**Consignes**
a) Pour chacune des affirmations suivantes, indique si elle concorde avec l'article sur « The Road » en répondant par oui ou par non, puis cite exactement les mots du texte qui tranchent. (i) Dans le roman, l'homme et l'enfant portent un nom. (ii) Le père et l'enfant se dirigent vers le Sud. (iii) L'échantillon de critiques examiné comprend cinq comptes rendus.
b) Modifie le passage de l'article sur « The Road » qui commence à « Les acteurs et » et se termine à « pratiquer le cannibalisme. » en y remplaçant « no man's land » par « désert ».

Cinéma. «The Road» - L'apocalypse - Cormac McCarthy - John Hillcoat

Cinéma. «The Road», l'apocalypse, selon Cormac McCarthy; le film de John Hillcoat. La sortie en salles du film -d'abord présenté à la Mostra de Venise- ramène le roman de Cormac McCarthy, dans l'actualité littéraire et cinématographique. «"The Road" retente le saut périlleux de la littérature au cinéma», écrivait l'envoyé spécial du journal Le Monde, à la Mostra. «Les grands livres sont-ils adaptables au cinéma?», se demandait-t-il. Ce qu'il restait à voir... en voyant le film. Voilà, c'est fait.
Examinons donc, ensemble, ce qu'en disent les critiques de cinéma qui ont vu le film. Mon échantillon comprend 5 comptes rendus, ceux du journal Le Monde et de l'Agence France-Presse (AFP), à Mostra de Venise; et, trois articles récents parus sur Tv5.org, sur Cyberpresse, par Marc Cassivi et dans Le Devoir, par Odile Tremblay.

Les acteurs et l'actrice.
Viggo Mortensen -hagard, le visage émacié- et Kodi Smit-McPhee incarnent respectivement l'homme et l'enfant, le père et son jeune fils. Dans le roman, ils ne portent pas de nom et leur physique n'est pas décrit: ce sont deux «êtres» qui errent dans un monde qui n'existe plus. Ils errent dans un no man's land, obligés de se protéger contre les hordes sauvages. L'humanité a régressé au point de pratiquer le cannibalisme.

Il faut savoir gré à John Hillcoat d'avoir évité de récupérer ce récit en film de genre, avec surenchère de scènes d'horreur et d'effets spectaculaires. Des forfaits qui sont, à mon avis, à la limite de l'insupportable dans le roman. Ces scènes d'horreur, je le précise, sont essentielles dans le roman.

Charlize Theron joue le rôle de la mère de l'enfant. Elle se suicide par désespoir au début du roman. Seuls au monde, le père et l'enfant prennent la route, à pieds et se dirigent vers le Sud, espérant y trouver leur salut. Mais... le bleu du ciel ne sera pas au rendez-vous... Une fin dure, bouleversante, et qui m'a chavirée. Seulement à y repenser, les larmes me montent aux yeux. La route a été longue et pénible, ces deux êtres attachants feront face à un «dead end».

**Extrait de données**
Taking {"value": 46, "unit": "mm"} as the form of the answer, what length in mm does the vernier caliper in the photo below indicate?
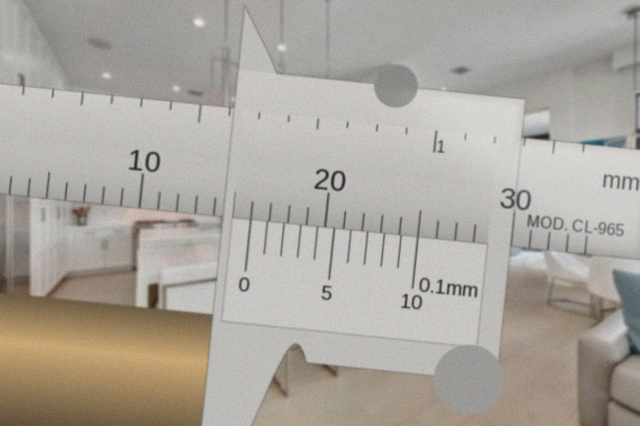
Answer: {"value": 16.0, "unit": "mm"}
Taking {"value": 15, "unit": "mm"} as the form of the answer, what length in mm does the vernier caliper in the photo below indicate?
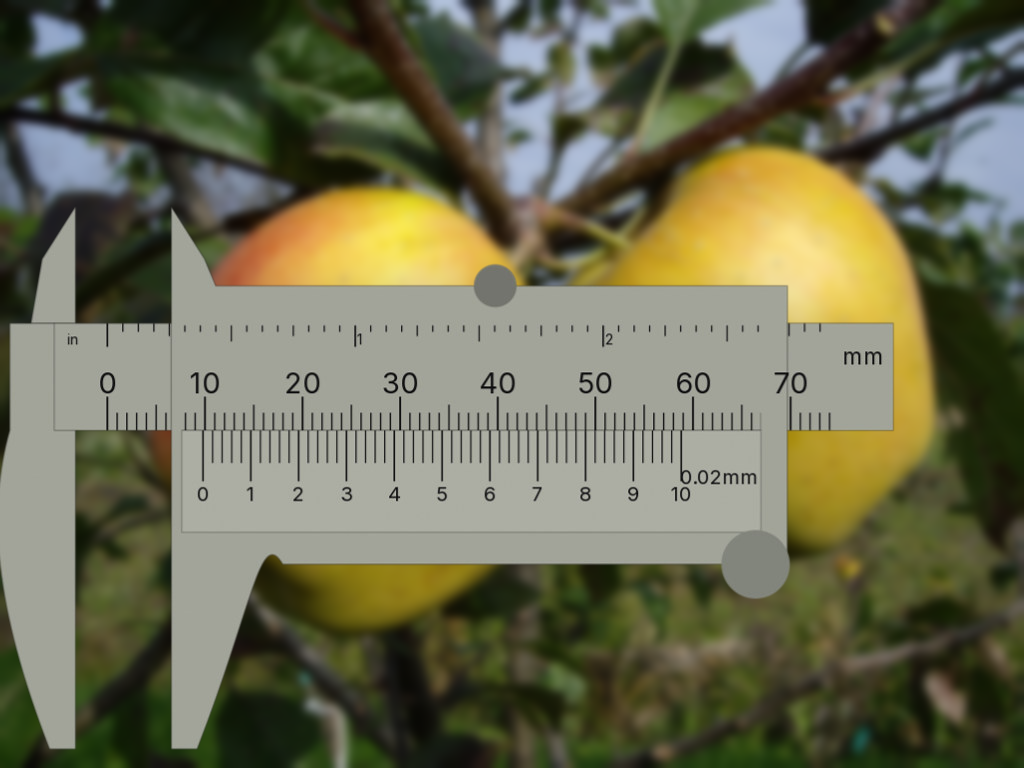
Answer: {"value": 9.8, "unit": "mm"}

**Corrigés**
a)
(i) Non : « Dans le roman, ils ne portent pas de nom et leur physique n'est pas décrit »
(ii) Oui : « se dirigent vers le Sud, espérant y trouver leur salut »
(iii) Oui : « Mon échantillon comprend 5 comptes rendus »

b)
Les acteurs et l'actrice.
Viggo Mortensen -hagard, le visage émacié- et Kodi Smit-McPhee incarnent respectivement l'homme et l'enfant, le père et son jeune fils. Dans le roman, ils ne portent pas de nom et leur physique n'est pas décrit: ce sont deux «êtres» qui errent dans un monde qui n'existe plus. Ils errent dans un désert, obligés de se protéger contre les hordes sauvages. L'humanité a régressé au point de pratiquer le cannibalisme.